[Mesa-dev] EXTERNAL: Re: Clover clEnqueue* function don't implement blocking?

Tue Apr 15 04:34:56 PDT 2014

> -----Original Message-----
> From: Francisco Jerez [mailto:currojerez at riseup.net]
 > "Dorrington, Albert" <albert.dorrington at lmco.com> writes:
> >
> > From reading the OpenCL spec (and perhaps I'm misinterpreting something
> again), section 5.10 Flush and Finish says:
> >
> > 	Any blocking commands queued in a command-queue such as
> > 	clEnqueueRead{Image|Buffer} with blocking_read set to CL_TRUE,
> > 	clEnqueueWrite{Image|Buffer} with blocking_write set to CL_TRUE,
> > 	clEnqueueMap{Buffer|Image} with blocking_map set to CL_TRUE or
> > 	clWaitForEvents perform an implicit flush of the command-queue.
> >
> > From this statement, I would expect that the command-queue would be
> flushed when the blocking flag is set.
> 
> clEnqueueRead*, clEnqueueMap* and clWaitForEvents already flush the
> command queue (the first two are flushing indirectly as we try to map a
> buffer referenced by the GPU).  clEnqueueWrite* doesn't flush, but it's not
> clear to me that not doing it can be considered a violation of the spec.  The
> guarantees given by clFlush() are rather vague (to some extent an empty
> function could be a valid implementation) and it seems to me that a
> compliant implementation might, for instance, choose to batch up
> commands across flushes if that's the most efficient thing to do, as long as
> the user has no way to tell the difference.
> 
> I'd like to see some real-world example where clover's behavior represents a
> problem before we change it to flush more frequently, because I'm worried
> that changing this will actually worsen performance rather than improving it.

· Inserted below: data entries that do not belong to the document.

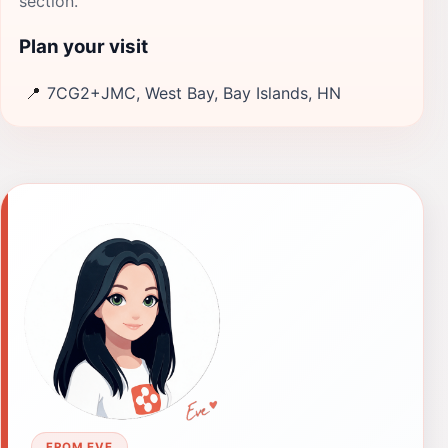
section.
Plan your visit
📍
7CG2+JMC, West Bay, Bay Islands, HN
FROM EVE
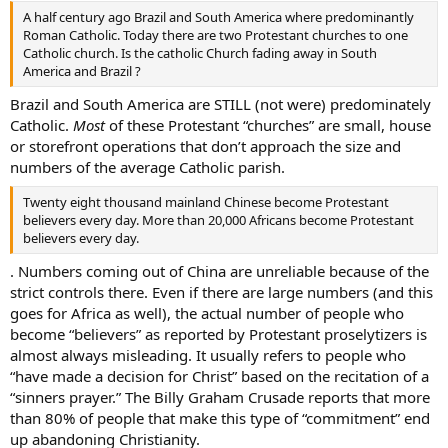
A half century ago Brazil and South America where predominantly
Roman Catholic. Today there are two Protestant churches to one
Catholic church. Is the catholic Church fading away in South
America and Brazil ?
Brazil and South America are STILL (not were) predominately
Catholic.
Most
of these Protestant “churches” are small, house
or storefront operations that don’t approach the size and
numbers of the average Catholic parish.
Twenty eight thousand mainland Chinese become Protestant
believers every day. More than 20,000 Africans become Protestant
believers every day.
. Numbers coming out of China are unreliable because of the
strict controls there. Even if there are large numbers (and this
goes for Africa as well), the actual number of people who
become “believers” as reported by Protestant proselytizers is
almost always misleading. It usually refers to people who
“have made a decision for Christ” based on the recitation of a
“sinners prayer.” The Billy Graham Crusade reports that more
than 80% of people that make this type of “commitment” end
up abandoning Christianity.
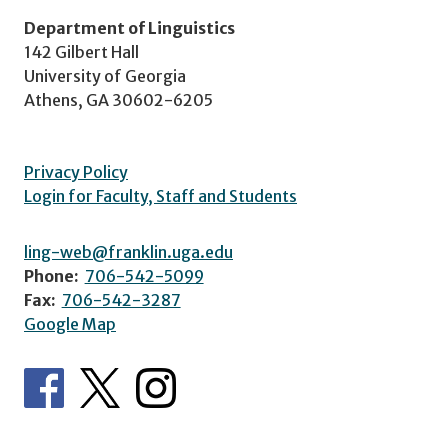
Department of Linguistics
142 Gilbert Hall
University of Georgia
Athens, GA 30602-6205
Privacy Policy
Login for Faculty, Staff and Students
ling-web@franklin.uga.edu
Phone:
706-542-5099
Fax:
706-542-3287
Google Map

I have been working with a modified version of Mesa code, which accepts kernels compiled with AMD's compiler.
(Our project's goal is to host Mesa in an environment which does not currently support LLVM/Clang or C++11)
While testing 2D image read capabilities, I have been encountering an issue where the command queue's 'queued_events' continues to be populated, with none of the events being removed until the clFinish call. At that point, I have 23,328 events in the queue and encounter a segmentation fault during the command_queue flush.

After seeing the statement in the OpenCL spec about the implicit flush during the clEnqueue calls, I added the previously mentioned conditional hev().wait() calls to initiate a flush. 
This seems to have resolved the issue with the segFaults during the clFinish call; although I'll admit it likely isn't the most efficient method.

While I have not benchmarked the runtimes precisely, the run-time did not seem to be significantly impacted. The test ran for ~20 minutes before crashing, and now runs for ~20 minutes before completing successfully.